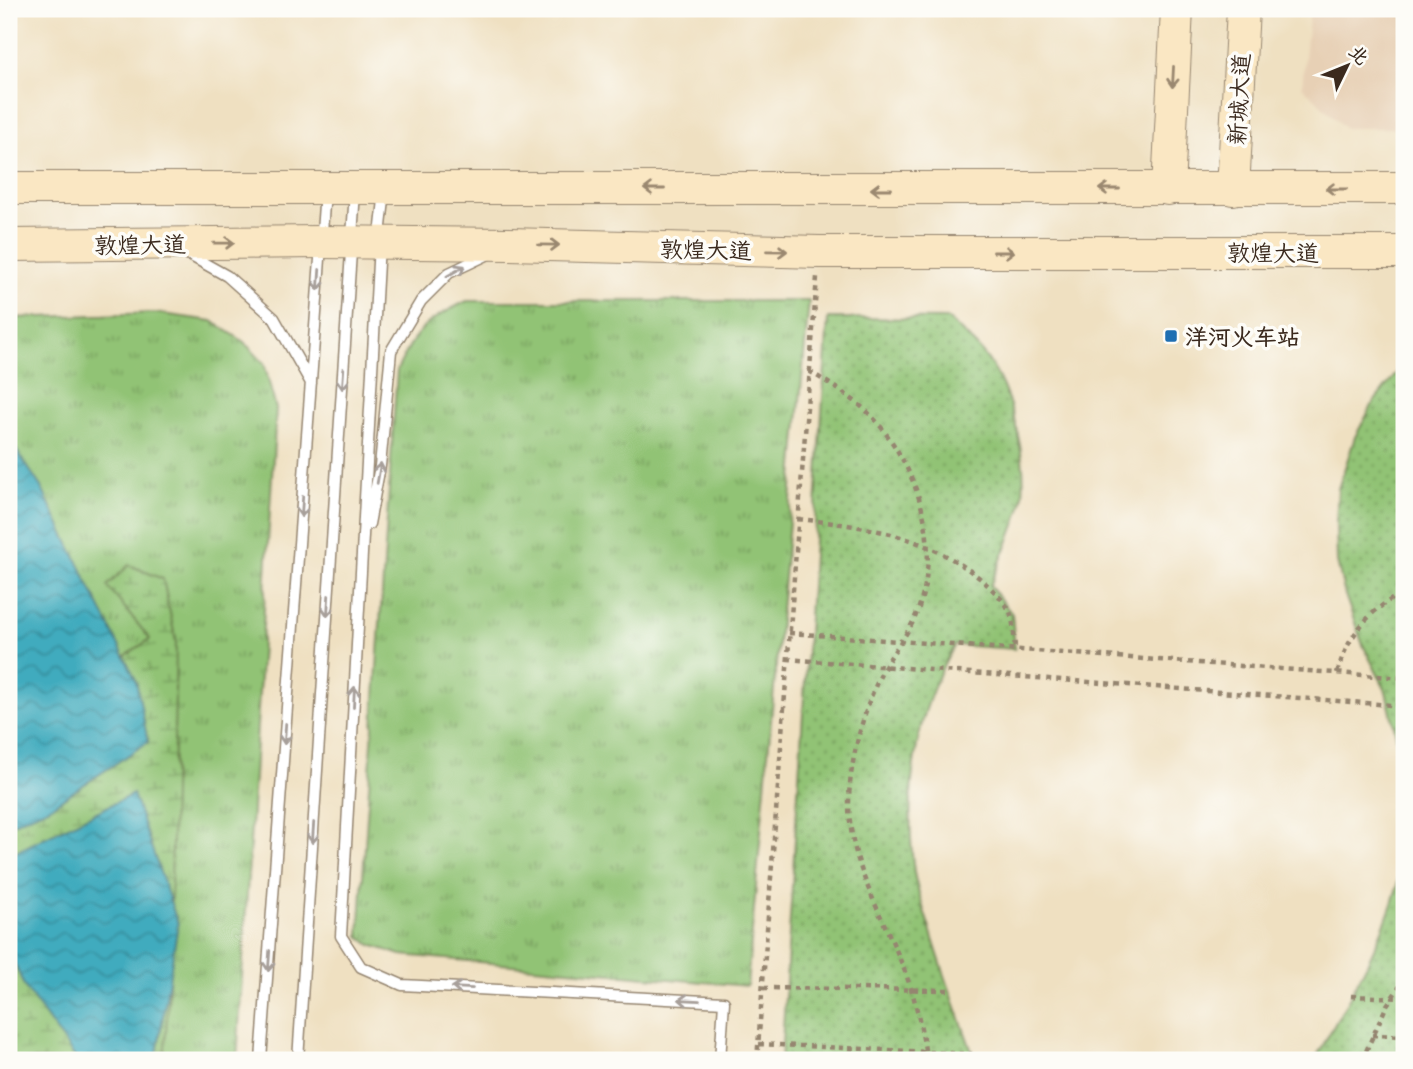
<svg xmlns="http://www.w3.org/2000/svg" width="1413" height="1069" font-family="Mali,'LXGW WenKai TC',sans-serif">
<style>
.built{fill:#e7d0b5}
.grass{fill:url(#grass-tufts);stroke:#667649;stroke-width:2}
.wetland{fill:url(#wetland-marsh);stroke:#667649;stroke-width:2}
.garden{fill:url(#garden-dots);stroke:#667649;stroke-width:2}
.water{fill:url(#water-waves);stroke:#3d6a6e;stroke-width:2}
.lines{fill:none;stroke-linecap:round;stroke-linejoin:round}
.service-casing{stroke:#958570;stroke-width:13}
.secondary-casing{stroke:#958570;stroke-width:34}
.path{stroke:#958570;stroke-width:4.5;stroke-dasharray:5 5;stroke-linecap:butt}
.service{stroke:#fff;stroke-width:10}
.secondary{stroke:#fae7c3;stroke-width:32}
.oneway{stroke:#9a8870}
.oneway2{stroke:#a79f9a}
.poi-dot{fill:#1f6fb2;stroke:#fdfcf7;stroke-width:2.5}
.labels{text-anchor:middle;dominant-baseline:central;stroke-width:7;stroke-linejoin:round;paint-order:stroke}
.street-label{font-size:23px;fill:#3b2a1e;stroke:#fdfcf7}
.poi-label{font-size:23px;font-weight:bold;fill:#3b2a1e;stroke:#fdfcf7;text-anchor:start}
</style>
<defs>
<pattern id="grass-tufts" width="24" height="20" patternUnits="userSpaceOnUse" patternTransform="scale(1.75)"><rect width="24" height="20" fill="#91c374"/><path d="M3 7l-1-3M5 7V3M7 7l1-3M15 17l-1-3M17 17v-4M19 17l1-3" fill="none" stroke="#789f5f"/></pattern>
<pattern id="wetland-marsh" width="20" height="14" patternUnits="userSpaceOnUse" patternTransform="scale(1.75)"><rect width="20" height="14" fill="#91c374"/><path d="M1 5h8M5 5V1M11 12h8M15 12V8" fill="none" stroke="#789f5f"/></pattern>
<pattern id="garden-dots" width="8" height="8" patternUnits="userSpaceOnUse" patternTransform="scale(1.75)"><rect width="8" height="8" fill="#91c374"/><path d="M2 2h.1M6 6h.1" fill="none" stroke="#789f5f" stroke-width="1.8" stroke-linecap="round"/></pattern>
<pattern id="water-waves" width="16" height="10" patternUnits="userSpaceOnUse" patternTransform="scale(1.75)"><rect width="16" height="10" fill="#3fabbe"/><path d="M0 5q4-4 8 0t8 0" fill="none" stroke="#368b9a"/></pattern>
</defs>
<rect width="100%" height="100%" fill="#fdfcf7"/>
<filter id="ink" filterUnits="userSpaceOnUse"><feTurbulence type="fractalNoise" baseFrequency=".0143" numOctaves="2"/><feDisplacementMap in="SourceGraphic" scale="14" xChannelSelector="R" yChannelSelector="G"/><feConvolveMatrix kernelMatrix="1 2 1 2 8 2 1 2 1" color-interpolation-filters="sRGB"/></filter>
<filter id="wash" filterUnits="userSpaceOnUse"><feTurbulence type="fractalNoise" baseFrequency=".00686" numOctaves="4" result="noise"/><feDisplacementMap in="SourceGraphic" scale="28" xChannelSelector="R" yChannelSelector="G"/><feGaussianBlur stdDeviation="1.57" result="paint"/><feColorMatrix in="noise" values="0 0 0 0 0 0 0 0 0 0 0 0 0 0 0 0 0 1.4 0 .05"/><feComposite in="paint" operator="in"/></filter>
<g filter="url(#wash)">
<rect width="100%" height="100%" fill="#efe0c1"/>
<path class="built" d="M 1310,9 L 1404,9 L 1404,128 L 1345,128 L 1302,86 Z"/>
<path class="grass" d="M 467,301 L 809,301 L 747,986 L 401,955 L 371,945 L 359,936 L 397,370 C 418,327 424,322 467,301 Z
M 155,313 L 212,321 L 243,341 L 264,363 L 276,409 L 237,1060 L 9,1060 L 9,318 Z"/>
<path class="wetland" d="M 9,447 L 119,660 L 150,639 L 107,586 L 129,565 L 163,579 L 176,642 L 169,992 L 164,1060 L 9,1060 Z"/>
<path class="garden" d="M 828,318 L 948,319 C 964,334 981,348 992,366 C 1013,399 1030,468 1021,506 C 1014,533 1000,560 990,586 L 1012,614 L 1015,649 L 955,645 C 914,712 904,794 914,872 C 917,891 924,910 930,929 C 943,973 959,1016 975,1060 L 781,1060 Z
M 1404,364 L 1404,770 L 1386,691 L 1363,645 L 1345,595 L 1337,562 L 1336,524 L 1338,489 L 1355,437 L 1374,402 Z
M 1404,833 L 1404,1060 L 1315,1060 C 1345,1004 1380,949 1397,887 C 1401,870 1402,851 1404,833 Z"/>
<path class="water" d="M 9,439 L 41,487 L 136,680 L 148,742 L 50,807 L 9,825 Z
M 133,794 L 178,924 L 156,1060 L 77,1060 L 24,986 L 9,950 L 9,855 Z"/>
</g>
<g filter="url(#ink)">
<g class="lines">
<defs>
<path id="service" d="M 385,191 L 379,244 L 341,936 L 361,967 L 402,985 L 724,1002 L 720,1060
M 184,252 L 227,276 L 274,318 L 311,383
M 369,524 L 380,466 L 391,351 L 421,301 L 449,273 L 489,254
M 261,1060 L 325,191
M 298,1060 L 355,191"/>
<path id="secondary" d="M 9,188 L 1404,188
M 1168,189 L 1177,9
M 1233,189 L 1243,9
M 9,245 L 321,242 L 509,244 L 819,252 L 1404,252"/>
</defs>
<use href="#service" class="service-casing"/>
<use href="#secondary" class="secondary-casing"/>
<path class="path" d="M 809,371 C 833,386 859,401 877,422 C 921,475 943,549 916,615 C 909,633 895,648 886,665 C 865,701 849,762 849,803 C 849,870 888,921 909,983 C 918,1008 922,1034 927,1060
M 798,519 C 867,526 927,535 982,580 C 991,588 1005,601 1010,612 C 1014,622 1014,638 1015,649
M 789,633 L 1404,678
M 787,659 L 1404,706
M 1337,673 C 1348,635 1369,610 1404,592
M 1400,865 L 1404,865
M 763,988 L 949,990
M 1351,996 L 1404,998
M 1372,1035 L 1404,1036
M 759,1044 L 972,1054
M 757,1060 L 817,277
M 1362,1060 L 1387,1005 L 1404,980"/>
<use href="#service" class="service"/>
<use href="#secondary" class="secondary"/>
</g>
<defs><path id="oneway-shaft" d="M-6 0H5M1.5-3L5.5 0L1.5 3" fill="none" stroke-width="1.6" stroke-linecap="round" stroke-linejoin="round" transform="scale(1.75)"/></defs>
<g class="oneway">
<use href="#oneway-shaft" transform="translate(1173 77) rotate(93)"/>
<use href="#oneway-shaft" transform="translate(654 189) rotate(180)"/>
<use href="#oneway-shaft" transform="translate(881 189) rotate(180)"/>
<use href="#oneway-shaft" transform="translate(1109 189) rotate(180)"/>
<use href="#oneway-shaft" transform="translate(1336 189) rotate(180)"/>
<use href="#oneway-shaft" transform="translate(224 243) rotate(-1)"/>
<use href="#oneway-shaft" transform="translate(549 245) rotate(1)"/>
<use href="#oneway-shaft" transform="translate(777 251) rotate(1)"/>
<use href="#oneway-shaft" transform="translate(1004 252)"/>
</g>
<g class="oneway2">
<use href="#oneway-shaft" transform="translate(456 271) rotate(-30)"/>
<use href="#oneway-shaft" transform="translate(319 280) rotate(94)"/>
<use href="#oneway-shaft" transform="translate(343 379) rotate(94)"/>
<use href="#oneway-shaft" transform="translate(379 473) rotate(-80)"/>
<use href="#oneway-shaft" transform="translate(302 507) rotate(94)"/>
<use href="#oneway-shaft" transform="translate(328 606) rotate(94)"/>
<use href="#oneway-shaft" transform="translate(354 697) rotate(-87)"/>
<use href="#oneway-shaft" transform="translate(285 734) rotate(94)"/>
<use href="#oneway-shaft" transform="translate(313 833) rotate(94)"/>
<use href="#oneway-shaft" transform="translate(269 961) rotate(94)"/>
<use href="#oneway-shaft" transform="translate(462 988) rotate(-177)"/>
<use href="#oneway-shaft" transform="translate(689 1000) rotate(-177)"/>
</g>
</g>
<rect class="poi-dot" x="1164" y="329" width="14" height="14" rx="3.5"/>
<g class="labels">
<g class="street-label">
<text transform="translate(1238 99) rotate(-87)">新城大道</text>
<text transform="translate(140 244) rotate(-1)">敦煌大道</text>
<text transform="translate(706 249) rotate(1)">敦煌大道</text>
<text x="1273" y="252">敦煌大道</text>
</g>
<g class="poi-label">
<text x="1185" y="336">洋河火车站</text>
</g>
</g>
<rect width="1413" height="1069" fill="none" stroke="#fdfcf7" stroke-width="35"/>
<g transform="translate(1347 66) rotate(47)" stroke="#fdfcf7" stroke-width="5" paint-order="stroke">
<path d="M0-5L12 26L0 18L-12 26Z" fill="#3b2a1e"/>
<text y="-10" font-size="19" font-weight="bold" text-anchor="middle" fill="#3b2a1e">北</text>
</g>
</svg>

::::::

Given the entries above, say how many lines include the word "casing", and write nothing besides the number.

4